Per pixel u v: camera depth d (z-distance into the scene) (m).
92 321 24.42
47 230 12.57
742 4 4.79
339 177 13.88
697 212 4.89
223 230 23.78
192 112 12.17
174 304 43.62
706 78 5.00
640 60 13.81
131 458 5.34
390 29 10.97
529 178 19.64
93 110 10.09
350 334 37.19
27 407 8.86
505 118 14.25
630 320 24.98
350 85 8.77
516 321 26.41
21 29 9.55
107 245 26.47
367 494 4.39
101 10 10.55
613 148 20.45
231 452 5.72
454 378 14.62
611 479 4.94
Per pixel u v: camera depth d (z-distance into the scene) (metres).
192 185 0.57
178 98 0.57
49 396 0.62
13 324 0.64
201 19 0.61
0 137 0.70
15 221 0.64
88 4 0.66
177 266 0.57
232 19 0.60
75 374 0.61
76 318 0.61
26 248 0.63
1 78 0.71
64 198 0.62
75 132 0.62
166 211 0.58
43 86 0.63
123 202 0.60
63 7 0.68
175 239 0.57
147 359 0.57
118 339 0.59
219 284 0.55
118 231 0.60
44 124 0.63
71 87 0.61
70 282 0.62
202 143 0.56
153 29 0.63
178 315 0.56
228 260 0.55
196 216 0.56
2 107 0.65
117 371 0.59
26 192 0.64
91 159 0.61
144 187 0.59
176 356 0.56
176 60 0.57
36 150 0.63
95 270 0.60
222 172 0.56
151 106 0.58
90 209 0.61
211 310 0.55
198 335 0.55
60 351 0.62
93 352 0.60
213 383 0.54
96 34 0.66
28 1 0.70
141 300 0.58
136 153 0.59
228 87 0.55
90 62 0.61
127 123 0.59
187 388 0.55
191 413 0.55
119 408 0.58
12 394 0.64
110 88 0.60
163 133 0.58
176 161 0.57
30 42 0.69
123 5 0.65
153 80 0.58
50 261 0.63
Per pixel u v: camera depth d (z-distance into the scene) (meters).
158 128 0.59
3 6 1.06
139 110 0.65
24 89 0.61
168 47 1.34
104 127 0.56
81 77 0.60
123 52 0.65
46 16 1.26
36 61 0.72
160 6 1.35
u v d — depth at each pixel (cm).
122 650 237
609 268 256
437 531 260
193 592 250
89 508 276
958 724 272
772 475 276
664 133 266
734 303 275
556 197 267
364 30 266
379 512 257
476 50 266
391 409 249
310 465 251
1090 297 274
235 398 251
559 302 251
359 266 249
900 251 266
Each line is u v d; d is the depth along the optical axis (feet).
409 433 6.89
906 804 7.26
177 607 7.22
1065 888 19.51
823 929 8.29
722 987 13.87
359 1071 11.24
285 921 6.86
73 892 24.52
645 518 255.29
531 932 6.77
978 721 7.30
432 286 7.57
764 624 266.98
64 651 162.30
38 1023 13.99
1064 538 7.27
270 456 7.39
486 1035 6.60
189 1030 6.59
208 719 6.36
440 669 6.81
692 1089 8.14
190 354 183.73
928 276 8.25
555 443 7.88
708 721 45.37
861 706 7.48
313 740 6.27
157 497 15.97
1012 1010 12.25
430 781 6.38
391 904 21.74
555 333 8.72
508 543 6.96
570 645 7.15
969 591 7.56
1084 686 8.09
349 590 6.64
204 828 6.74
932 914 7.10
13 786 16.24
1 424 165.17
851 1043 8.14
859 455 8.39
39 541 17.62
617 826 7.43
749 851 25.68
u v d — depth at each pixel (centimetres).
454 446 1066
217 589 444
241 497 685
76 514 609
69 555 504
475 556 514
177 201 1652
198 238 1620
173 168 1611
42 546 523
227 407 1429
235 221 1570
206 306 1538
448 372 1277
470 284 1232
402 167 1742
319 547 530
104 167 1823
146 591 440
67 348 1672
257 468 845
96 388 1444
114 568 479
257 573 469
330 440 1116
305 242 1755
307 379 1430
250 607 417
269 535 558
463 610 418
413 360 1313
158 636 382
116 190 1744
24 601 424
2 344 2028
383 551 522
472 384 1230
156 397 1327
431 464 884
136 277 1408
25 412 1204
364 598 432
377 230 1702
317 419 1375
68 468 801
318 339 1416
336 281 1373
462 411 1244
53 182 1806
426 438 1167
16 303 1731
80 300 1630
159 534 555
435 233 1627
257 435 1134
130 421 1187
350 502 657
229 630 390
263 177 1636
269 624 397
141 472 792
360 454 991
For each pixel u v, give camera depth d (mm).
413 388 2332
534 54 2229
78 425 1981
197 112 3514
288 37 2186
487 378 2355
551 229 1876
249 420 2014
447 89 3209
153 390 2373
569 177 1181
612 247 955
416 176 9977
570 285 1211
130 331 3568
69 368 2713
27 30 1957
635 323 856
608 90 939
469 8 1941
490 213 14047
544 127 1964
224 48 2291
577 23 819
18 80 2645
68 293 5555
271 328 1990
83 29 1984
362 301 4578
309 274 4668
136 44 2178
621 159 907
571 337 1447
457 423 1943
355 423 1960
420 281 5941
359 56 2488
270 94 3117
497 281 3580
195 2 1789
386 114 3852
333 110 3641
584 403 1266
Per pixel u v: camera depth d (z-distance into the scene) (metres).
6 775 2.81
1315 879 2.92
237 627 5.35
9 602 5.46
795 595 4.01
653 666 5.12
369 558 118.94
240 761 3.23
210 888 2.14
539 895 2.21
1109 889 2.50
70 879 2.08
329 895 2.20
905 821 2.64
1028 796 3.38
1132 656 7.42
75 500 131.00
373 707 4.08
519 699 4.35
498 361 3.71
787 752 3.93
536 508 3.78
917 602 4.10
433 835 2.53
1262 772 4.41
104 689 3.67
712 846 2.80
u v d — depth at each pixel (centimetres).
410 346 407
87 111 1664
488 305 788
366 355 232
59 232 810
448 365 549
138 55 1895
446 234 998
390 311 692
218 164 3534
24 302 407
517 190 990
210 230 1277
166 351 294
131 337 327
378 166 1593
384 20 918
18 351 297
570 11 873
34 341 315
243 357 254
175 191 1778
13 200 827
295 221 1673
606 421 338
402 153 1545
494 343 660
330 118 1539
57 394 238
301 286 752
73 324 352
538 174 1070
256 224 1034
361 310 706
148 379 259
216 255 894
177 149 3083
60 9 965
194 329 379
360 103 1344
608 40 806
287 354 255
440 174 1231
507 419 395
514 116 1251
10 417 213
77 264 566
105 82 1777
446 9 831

━━━━━━━━━━

_Task directions_.
With the first line of the material as the start and the line containing "175 239 0.57" as the end, repeat that span exactly and add nothing.

_Result of this exercise_.
Per pixel u v: camera depth d (z-distance into the scene) (m).
92 321 24.42
47 230 12.57
742 4 4.79
339 177 13.88
697 212 4.89
223 230 23.78
192 112 12.17
174 304 43.62
706 78 5.00
640 60 13.81
131 458 5.34
390 29 10.97
529 178 19.64
93 110 10.09
350 334 37.19
27 407 8.86
505 118 14.25
630 320 24.98
350 85 8.77
516 321 26.41
21 29 9.55
107 245 26.47
367 494 4.39
101 10 10.55
613 148 20.45
231 452 5.72
454 378 14.62
611 479 4.94
Per pixel u v: camera depth d (z-distance into the scene) (metres).
192 185 0.57
178 98 0.57
49 396 0.62
13 324 0.64
201 19 0.61
0 137 0.70
15 221 0.64
88 4 0.66
177 266 0.57
232 19 0.60
75 374 0.61
76 318 0.61
26 248 0.63
1 78 0.71
64 198 0.62
75 132 0.62
166 211 0.58
43 86 0.63
123 202 0.60
63 7 0.68
175 239 0.57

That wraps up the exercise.